The trawl fleet, in its recalcitrant greed, hasn’t merely destroyed
one iconic fish stock and one iconic fishery.
It has disrupted and degraded an ecosystem that includes not just the
stars we see in the restaurants and on shows on TV—the cod and the halibut and the
yellowtail flounder—but the poorly known supporting players such as ocean
pout, spotted wolfish and windowpanes.
Now, the depressed stocks need not only survive fishing pressure,
but a warming ocean that is changing the very environment that they live in and
provides new challenges to managers trying to recover the stocks.
Hopefully, such challenges won’t be insurmountable.
Managers will undoubtedly try to recover the codfish. But let’s hope that, in their efforts, they
spare a little time for less well-known species.
Ignored and unloved for generations, ocean pout and
windowpanes have their niche in the system, and
deserve some attention, too.
I enjoyed your blog and you are absolutely right! The commercial fisheries over fished our northeastern waters terribly.I love to ground fish and always have since I was a youngster. I remember catching lots of ocean pout when fishing for cod and I'll tell you they were very tasty. So let's keep our fingers crossed and hope that someday the ocean pout bounces back and maybe have that tasty dinner once more.

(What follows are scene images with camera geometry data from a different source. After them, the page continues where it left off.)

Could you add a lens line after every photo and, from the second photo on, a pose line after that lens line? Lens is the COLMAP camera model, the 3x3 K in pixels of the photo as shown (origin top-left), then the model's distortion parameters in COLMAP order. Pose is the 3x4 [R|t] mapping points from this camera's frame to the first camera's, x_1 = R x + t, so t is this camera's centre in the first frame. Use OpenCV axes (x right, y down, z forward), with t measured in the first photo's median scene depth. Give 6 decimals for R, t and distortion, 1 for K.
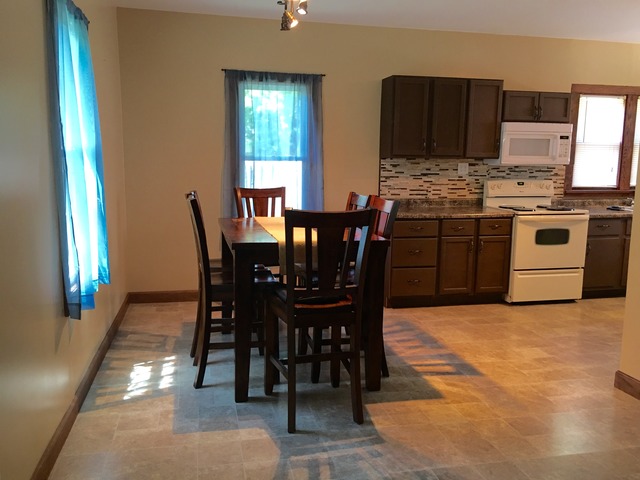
lens RADIAL K [[547.7, 0, 317.4], [0, 547.7, 235.4], [0, 0, 1]] dist [0.069850, -0.090890]
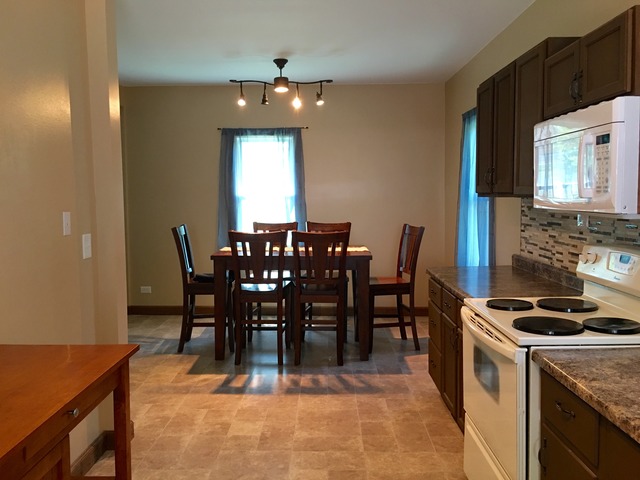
lens RADIAL K [[547.7, 0, 317.7], [0, 547.7, 235.8], [0, 0, 1]] dist [0.069850, -0.090890]
pose [[-0.240014, 0.060924, -0.968856, 0.883333], [-0.129058, 0.987167, 0.094047, -0.130027], [0.962152, 0.147611, -0.229072, 0.954990]]
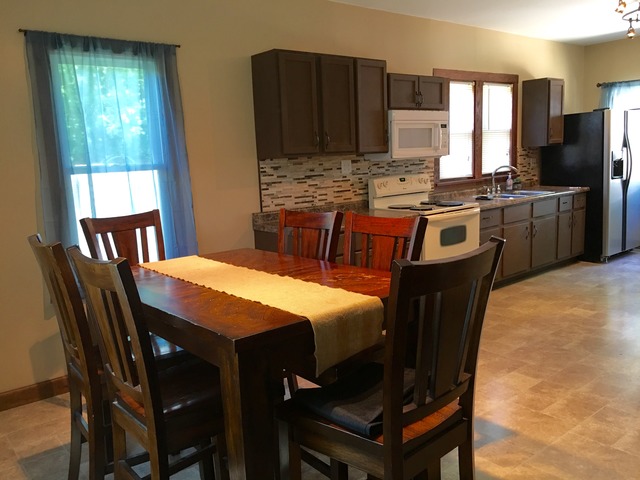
lens RADIAL K [[547.7, 0, 319.0], [0, 547.7, 239.1], [0, 0, 1]] dist [0.069850, -0.090890]
pose [[0.892141, -0.121084, 0.435228, -0.163478], [0.119555, 0.992343, 0.031011, -0.046029], [-0.435651, 0.024367, 0.899786, 0.287127]]
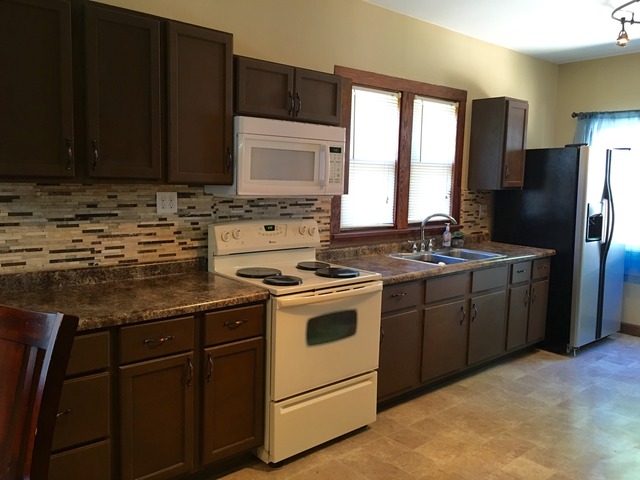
lens RADIAL K [[547.7, 0, 317.3], [0, 547.7, 237.8], [0, 0, 1]] dist [0.069850, -0.090890]
pose [[0.879429, -0.043803, 0.474011, 0.154421], [0.054510, 0.998474, -0.008863, -0.082739], [-0.472899, 0.033633, 0.880474, 0.520162]]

ReplyDeleteWhile deep sea fishing or freshwater, you can hook plenty of large species on the reel, but they generally pale in comparison to the fish available in the ocean. The bigger size of the ocean allows for bigger fish to swim around, and you have plenty of chances to snag in big ones. Fish like tarpon and sailfish are not only large, but they offer a great fight while you reel them in. Feel the thrill of doing battle with the fish and trying to get them back to the boat you're on. Once you've caught one of the big ocean fish, the large mouth bass at your local lake will seem like a pet store goldfish.